Form vs. Substanz
Form vs. Substanz
Heute wurde ich daran erinnert, dass ich doch ein höflicher Mensch sei. Man forderte mich (wie schon früher mehrfach) dazu auf, nicht länger mit Bildung, Unterstützung, Mitleid und Aufklärung um mich zu werfen - für derlei bestehe an dieser Stelle kein Bedarf. Stattdessen möge ich doch bitte Anstand und Respekt walten lassen, indem ich dort eben nichts mehr hinschicke.
Wisst Ihr, wann’s auf Tischmanieren ankommt?
Dann, wenn Ihr einen guten Eindruck zu machen versucht.
Wisst Ihr, wann ein guter Eindruck Euch nichts hilft?
Dann, wenn Ihr selber auf der Speisekarte steht.
Es gibt einige unter uns, die finden es überflüssig, immer neue Blickwinkel einzunehmen, um die Dinge von möglichst vielen Seiten zu betrachten. Sie fürchten, dadurch vielleicht nicht den Eindruck zu erwecken, den zu machen sie sich schon ihr ganzes Leben lang anstrengen, und der davon abhängt, dass sie schnell und geschickt auf ausgetretenen Pfaden wandeln.
Auf ihrem Grabstein wird dereinst stehen: Er hat jederzeit perfekt die Form gewahrt.
Anderen ist der äussere Eindruck egal. Sie hören nie auf zu lernen, und unter Bildung verstehen sie weniger ein abgeschlossenes Pflichtprogramm als vielmehr einen unaufhörlichen Prozess. Weil sie, wie alle Menschen, immer wieder auf dem Holzweg sind, geben sie sich nicht mit einem einzigen Weg zufrieden - sie suchen, betrachten und beschreiten so viele sie können. Was immer ihnen an Neuem begegnet nehmen sie mit Interesse zur Kenntnis, ohne sich im Geringsten dadurch belästigt zu fühlen - manches verwerfen sie, anderes wird zum Teil ihrer Weltanschauung „befördert“. Sie bleiben nicht stehen, weil sie innerlich weiterkommen wollen.
Auf ihrem Grabstein wird man lesen: Er wollte verstehen.
Den Formwahrern sind Unterstützung, Mitleid und Aufklärung vermutlich lästig.
Formwahren frisst viel Energie und gibt einem nichts zurück.

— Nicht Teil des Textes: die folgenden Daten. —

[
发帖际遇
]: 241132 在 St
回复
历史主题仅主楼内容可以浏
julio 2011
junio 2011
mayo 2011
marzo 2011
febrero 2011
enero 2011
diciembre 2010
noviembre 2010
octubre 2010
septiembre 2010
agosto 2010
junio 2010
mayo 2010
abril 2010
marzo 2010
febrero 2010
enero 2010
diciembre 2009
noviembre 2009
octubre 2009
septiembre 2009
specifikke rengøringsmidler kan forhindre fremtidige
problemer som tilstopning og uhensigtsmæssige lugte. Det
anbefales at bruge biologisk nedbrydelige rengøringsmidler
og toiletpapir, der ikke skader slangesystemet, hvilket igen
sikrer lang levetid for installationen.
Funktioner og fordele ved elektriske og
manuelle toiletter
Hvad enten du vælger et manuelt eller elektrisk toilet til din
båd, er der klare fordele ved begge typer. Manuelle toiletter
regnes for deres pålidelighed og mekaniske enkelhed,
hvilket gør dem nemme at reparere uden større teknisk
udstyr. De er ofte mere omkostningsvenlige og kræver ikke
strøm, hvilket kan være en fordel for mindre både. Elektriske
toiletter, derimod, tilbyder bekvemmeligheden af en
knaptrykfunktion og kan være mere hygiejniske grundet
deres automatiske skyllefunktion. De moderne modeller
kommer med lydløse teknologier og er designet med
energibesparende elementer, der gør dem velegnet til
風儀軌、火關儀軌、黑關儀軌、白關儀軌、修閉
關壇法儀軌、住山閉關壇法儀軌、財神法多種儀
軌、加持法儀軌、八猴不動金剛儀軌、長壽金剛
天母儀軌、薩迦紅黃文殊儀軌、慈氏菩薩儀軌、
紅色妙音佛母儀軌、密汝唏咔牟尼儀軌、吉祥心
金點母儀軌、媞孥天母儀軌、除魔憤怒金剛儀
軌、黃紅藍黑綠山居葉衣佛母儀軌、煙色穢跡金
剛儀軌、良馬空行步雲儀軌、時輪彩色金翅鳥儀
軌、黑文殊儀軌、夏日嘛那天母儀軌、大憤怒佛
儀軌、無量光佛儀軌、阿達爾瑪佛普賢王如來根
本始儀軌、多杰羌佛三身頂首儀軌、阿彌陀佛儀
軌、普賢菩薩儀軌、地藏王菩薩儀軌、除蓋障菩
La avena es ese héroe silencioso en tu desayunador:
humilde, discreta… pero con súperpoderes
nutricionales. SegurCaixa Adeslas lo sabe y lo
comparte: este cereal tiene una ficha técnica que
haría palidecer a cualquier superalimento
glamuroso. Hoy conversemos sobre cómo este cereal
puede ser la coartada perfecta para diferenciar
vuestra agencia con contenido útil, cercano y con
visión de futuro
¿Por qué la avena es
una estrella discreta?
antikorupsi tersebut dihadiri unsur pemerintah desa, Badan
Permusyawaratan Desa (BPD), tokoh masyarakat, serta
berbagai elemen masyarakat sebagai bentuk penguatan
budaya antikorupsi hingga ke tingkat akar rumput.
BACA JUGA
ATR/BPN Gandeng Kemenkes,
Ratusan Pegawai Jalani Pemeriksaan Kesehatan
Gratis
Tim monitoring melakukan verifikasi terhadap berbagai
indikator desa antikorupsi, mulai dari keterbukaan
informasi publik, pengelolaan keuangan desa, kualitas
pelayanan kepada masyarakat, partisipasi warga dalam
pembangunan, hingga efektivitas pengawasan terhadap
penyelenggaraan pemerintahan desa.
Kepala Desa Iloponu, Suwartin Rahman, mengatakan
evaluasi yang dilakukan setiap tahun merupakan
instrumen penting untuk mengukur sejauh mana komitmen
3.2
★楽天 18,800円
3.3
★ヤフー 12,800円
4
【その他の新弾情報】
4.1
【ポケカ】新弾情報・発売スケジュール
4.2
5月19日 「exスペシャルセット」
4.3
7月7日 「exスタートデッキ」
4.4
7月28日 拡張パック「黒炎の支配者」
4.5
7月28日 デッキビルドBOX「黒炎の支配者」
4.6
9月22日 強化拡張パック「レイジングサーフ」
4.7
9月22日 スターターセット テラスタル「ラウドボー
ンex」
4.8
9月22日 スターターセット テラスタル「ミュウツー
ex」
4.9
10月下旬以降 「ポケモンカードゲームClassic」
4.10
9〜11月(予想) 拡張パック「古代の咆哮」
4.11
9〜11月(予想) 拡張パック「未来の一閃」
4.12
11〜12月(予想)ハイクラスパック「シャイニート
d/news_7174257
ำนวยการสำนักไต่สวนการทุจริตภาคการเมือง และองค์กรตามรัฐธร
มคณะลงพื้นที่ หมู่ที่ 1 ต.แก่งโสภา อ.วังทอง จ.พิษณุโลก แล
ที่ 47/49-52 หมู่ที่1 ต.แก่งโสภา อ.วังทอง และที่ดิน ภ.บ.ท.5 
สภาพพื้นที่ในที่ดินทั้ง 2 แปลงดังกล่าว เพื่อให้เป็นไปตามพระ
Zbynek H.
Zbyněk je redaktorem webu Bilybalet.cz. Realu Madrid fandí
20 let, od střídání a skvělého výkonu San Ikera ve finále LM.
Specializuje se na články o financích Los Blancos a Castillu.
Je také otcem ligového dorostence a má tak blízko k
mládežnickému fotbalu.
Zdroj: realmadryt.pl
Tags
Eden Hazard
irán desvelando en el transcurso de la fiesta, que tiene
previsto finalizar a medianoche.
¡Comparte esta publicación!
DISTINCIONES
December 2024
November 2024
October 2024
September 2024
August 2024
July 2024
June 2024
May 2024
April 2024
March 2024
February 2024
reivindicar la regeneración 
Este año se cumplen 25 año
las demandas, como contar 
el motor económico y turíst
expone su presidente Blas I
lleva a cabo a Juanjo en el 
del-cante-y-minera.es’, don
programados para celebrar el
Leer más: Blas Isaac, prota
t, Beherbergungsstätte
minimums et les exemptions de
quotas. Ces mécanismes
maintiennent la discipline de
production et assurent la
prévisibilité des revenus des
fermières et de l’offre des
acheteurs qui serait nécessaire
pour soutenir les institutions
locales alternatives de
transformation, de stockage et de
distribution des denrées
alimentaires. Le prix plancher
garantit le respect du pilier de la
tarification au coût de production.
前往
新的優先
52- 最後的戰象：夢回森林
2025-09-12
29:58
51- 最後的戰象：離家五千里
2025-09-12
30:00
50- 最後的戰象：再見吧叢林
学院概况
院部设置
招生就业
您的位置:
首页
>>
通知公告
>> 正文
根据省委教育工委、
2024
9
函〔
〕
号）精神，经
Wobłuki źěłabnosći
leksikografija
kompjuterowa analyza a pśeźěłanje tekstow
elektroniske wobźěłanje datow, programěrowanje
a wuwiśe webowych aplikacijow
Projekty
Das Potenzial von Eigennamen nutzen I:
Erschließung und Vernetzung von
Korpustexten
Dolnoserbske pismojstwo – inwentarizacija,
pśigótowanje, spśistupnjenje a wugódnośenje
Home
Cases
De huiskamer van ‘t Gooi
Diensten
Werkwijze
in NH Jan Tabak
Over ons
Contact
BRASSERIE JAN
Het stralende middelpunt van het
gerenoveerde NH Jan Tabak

Unter Anstand und Respekt versteht ein Formwahrer alles, was ihm das Formwahren erleichtert - aber nichts, was es relativieren oder gar erschweren könnte. (Höflichkeit, als reines Formkriterium, ist selbstverständlicher Teil des Programms.)
Den Sinnsuchern hingegen sind Unterstützung, Mitleid und Aufklärung
nur eine weitere Schattierung in dem reichen Spektrum, in dem sie sich bewegen.
Sie, denen ständig neue Lichter aufgehen, nutzen absolut alles als Zündfunken.
Anstand und Respekt sind für den Sinnsucher dort zu finden, wo seinem hungrigen Geist Nahrung geboten wird - und zwar möglichst gehaltvolle.
(Formkriterien wie Höflichkeit laufen da bestenfalls begleitend mit - als ein „nice to have“, aber gewiss nicht als strenges Diktat.)
Wir haben es demnach mit ganz unterschiedlichen inhaltlichen Auffassungen der beiden Begriffe Anstand und Respekt zu tun.
Bei den einen beziehen sie sich auf die Form, bei den anderen auf die Substanz.
Aber ich schreibe schon wieder wie für einen Sinnsucher.
Dem Formwahrer hätte es genügt, wenn ich einfach schweige.